§ **Exercise description**
In the reply, include exactly the lines of the entries below from the first to the line with "bottle: present [61,80,112,239]", that line included.

----- Data for this exercise -----

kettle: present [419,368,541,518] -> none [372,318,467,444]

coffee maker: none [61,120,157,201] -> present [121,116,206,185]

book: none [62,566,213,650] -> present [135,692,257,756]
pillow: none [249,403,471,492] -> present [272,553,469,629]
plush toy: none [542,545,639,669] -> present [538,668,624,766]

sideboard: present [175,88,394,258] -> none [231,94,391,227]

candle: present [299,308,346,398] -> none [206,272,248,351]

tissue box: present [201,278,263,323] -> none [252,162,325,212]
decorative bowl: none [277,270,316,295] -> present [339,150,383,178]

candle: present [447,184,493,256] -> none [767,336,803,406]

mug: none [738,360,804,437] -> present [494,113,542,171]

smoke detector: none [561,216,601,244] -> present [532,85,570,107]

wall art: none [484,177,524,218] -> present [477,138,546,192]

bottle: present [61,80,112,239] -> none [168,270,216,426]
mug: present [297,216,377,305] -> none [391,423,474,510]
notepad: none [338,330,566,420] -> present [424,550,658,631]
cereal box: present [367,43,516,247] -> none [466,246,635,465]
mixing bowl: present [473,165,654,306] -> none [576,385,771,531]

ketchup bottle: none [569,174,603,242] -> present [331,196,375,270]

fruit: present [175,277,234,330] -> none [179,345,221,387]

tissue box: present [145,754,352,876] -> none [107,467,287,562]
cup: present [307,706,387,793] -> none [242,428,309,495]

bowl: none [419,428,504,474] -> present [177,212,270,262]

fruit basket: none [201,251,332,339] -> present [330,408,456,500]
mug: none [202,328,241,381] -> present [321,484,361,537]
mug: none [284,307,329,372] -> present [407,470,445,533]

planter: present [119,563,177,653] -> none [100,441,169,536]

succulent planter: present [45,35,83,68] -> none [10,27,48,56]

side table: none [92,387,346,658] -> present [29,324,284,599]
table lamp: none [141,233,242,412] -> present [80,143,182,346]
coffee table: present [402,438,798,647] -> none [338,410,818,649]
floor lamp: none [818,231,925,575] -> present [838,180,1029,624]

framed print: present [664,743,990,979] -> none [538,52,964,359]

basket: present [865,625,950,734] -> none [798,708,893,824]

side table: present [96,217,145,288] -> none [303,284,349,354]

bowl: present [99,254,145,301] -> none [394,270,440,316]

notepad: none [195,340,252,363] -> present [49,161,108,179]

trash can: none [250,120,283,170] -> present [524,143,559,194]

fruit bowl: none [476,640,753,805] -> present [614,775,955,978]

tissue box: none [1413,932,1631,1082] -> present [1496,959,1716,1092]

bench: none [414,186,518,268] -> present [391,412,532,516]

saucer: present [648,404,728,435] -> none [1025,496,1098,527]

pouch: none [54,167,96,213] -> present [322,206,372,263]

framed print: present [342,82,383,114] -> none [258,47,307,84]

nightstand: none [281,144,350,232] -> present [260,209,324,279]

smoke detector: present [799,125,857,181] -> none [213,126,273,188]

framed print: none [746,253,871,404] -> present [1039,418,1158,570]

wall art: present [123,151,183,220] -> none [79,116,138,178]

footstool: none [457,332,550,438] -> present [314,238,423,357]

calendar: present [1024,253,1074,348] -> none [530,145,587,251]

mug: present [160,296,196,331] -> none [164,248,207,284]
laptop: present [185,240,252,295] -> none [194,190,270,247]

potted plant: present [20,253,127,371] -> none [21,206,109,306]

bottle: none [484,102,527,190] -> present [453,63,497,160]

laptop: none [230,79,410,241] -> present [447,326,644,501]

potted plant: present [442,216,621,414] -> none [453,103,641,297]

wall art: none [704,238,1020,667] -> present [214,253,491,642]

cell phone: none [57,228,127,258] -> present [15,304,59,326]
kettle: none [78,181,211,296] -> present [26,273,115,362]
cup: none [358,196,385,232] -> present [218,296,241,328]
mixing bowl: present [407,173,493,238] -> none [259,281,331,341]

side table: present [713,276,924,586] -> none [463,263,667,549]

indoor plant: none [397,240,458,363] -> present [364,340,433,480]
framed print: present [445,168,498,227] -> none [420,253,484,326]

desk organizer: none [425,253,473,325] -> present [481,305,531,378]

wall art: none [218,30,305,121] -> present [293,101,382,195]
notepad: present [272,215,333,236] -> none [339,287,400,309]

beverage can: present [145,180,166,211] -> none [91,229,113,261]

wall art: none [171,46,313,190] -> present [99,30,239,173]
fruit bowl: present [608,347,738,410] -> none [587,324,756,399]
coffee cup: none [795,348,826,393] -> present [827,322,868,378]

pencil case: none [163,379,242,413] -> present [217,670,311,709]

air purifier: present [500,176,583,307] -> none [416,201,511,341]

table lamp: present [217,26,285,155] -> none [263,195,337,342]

-----

§ **The completed task**
kettle: present [419,368,541,518] -> none [372,318,467,444]

coffee maker: none [61,120,157,201] -> present [121,116,206,185]

book: none [62,566,213,650] -> present [135,692,257,756]
pillow: none [249,403,471,492] -> present [272,553,469,629]
plush toy: none [542,545,639,669] -> present [538,668,624,766]

sideboard: present [175,88,394,258] -> none [231,94,391,227]

candle: present [299,308,346,398] -> none [206,272,248,351]

tissue box: present [201,278,263,323] -> none [252,162,325,212]
decorative bowl: none [277,270,316,295] -> present [339,150,383,178]

candle: present [447,184,493,256] -> none [767,336,803,406]

mug: none [738,360,804,437] -> present [494,113,542,171]

smoke detector: none [561,216,601,244] -> present [532,85,570,107]

wall art: none [484,177,524,218] -> present [477,138,546,192]

bottle: present [61,80,112,239] -> none [168,270,216,426]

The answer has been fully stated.